| Отрывок |
■ ■ ■ ■ ■ ■ ■

Литмир - Электронная Библиотека
A
A

2.

Можно предположить (или догадаться), что в начале России, а значит, до нее самой, была её литература. И еще можно предположить, что небывалая гениальность, несравнимость этой литературы не в последнюю очередь определялась её неведением собственной — паралитературной — роли, в каковую её вогнали абсолютно идеологизированные критики (вроде Мережковского) и без каковой её после этого невозможно стало воспринимать. Ей просто назначили быть больше, чем она сама, расширив её до философии, богословия, жизни и даже учебника жизни, после чего ей в культурном Бедекере было отведено примерно то же место, что и Золотому кольцу в Бедекере туристическом. В результате круг познаний европейцев о России существенно расширился с самовара и блинов до Достоевского и «загадочной русской души» , но хуже всего было даже не это, а то, что в загадочность поверили не только туристы, но и сами автохтоны, поверив же, стали убеждать себя и других, что они со всеми своими апокалиптическими подъемами и спадами температур ближе к правде и Богу, чем теплая и выплевываемая Европа. То есть, в душу сначала вложили загадочность, а после стали равнять на нее буквально всё: поступки, судьбы, жизнь, потому что как же и жить иначе, когда загадочно «нутро» .

■ ■ ■ ■ ■ ■ ■

| Задание 1 |
Перепиши строки листинга от строки со словами «Point [275,106] is» до строки со словами «Locate an element» включительно, поставив «position» вместо «coordinates» и больше ничего не трогая. Картинки в ответ не включай.
Листинг с отрывком никак не связан.

■ ■ ■ ■ ■ ■ ■

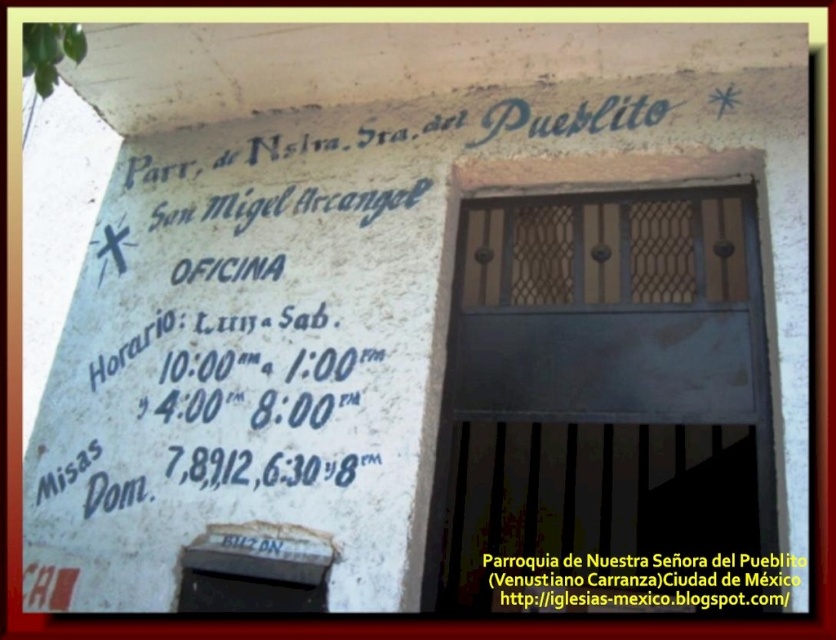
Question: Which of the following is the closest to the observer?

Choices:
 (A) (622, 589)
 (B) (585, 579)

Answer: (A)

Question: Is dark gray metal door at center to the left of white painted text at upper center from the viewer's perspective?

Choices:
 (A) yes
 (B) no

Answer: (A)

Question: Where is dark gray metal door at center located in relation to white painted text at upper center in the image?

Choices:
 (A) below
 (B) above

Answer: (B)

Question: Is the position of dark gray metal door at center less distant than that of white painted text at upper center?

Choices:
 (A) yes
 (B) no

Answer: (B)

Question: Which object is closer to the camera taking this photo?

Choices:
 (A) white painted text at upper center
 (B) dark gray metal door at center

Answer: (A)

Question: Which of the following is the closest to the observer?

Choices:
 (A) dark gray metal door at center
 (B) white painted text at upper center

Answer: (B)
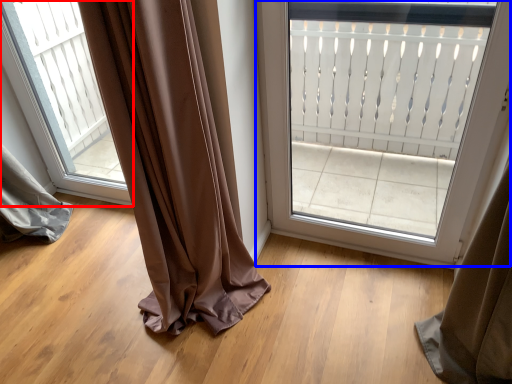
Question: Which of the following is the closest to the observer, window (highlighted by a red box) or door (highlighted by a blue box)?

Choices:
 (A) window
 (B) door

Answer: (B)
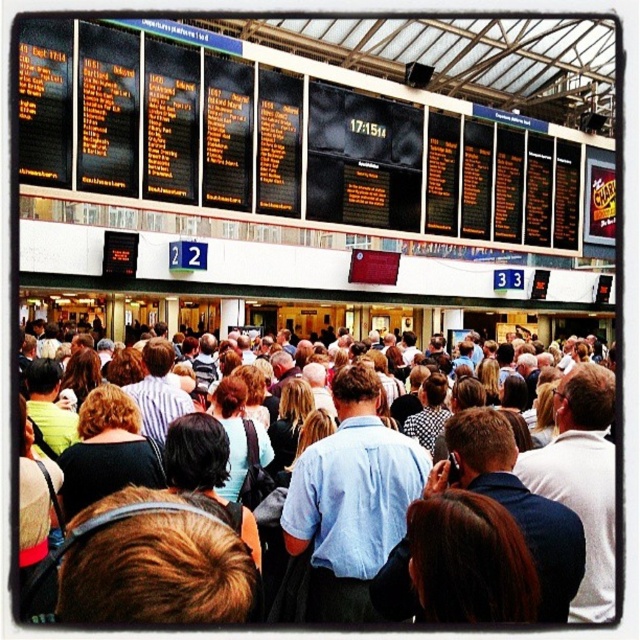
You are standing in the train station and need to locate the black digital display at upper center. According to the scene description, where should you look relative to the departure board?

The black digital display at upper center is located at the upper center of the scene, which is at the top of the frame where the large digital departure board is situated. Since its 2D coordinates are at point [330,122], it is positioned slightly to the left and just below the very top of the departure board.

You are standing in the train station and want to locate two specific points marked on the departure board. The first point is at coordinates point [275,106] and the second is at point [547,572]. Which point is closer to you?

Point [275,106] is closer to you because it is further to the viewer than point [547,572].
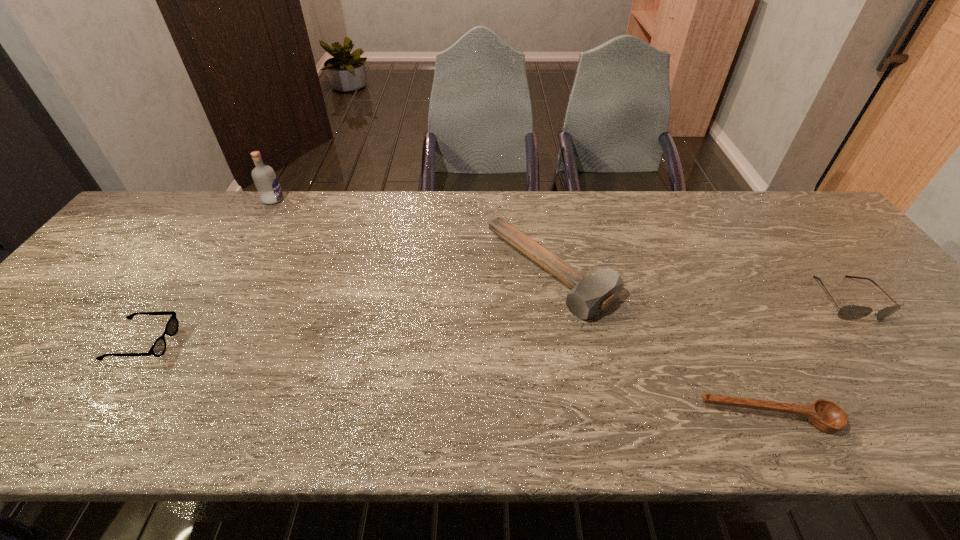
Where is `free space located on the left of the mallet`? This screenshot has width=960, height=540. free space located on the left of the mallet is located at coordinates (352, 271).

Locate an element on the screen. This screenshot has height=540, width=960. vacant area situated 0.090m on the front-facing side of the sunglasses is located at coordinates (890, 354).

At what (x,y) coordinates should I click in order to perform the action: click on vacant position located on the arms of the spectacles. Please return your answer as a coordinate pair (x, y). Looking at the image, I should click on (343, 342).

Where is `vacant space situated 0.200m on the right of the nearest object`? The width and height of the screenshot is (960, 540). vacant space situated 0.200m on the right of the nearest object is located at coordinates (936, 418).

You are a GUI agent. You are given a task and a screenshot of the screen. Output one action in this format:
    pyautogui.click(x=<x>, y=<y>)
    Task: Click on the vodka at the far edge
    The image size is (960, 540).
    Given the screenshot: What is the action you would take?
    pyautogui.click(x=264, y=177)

■ ■ ■ ■ ■ ■ ■

| Задание 2 |
До чего, согласно отрывку, расширился круг познаний европейцев о России?

| Ожидаемый ответ 1 |
Point [275,106] is closer to you because it is further to the viewer than point [547,572].
Where is `free space located on the left of the mallet`? This screenshot has width=960, height=540. free space located on the left of the mallet is located at position (352, 271).

Locate an element on the screen. This screenshot has height=540, width=960. vacant area situated 0.090m on the front-facing side of the sunglasses is located at position (890, 354).

| Ожидаемый ответ 2 |
С самовара и блинов до Достоевского и «загадочной русской души».